What is needed: Below are some records. Pull every line that contains the word "negara".
(Available data)
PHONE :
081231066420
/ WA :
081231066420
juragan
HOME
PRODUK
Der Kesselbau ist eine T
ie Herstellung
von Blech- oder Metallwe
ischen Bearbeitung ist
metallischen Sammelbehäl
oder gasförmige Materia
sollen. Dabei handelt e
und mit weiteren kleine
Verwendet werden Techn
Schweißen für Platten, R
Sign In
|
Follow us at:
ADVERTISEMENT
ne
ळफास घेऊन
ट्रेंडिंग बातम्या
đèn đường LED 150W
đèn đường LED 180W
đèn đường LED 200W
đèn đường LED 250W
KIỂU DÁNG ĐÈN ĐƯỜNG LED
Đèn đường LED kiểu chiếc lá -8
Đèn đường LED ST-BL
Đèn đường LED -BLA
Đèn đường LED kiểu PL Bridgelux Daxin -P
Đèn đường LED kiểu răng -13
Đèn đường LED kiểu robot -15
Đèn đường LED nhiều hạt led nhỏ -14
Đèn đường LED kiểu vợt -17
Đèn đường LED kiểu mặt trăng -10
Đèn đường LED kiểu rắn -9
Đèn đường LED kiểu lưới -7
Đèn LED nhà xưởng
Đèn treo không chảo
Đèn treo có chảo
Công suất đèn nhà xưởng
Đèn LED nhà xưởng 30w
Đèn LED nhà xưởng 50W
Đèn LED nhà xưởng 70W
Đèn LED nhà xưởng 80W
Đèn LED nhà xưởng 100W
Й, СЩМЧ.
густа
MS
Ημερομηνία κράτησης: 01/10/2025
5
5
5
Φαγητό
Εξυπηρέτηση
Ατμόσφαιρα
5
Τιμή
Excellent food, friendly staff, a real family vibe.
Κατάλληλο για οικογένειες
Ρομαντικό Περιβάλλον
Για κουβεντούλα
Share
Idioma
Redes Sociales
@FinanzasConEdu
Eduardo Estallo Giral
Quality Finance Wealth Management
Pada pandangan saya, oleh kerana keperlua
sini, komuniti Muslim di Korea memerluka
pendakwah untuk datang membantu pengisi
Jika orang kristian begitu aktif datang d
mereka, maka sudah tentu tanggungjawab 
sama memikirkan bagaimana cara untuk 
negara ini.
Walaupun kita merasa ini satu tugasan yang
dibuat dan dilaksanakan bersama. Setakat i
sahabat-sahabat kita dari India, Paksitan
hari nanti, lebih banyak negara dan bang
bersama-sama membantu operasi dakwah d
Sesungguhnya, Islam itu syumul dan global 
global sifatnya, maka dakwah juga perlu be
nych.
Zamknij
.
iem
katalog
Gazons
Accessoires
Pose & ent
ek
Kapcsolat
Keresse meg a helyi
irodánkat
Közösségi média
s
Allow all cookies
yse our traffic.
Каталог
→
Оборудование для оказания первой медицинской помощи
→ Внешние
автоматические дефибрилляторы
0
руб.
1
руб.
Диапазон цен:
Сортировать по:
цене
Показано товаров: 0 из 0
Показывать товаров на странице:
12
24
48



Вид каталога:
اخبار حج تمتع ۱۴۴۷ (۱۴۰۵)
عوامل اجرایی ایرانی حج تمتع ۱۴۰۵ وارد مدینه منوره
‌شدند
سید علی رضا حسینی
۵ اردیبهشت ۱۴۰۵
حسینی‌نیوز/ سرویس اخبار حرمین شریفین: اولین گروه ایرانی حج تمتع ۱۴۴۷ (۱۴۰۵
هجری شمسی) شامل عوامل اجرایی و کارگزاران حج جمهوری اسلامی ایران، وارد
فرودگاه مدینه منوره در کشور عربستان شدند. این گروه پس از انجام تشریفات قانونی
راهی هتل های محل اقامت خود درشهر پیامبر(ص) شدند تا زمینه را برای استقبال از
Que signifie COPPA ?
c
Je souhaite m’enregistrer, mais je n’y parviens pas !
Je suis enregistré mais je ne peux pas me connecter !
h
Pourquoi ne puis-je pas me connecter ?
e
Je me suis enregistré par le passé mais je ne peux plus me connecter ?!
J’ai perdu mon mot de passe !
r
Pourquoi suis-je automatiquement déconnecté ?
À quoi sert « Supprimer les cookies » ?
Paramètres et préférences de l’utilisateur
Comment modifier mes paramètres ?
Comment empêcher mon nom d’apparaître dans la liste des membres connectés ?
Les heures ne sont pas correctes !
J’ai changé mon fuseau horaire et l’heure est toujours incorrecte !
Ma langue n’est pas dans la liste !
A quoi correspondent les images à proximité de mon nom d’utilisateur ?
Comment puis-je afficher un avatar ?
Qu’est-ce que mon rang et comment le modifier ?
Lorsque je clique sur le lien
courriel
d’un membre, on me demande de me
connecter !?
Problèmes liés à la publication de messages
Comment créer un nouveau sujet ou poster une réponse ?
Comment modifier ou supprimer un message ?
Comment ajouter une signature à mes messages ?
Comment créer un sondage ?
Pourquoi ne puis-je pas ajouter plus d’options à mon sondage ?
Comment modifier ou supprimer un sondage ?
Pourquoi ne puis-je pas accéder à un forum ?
(End Available data)
Answer section:
negara ini.
hari nanti, lebih banyak negara dan bang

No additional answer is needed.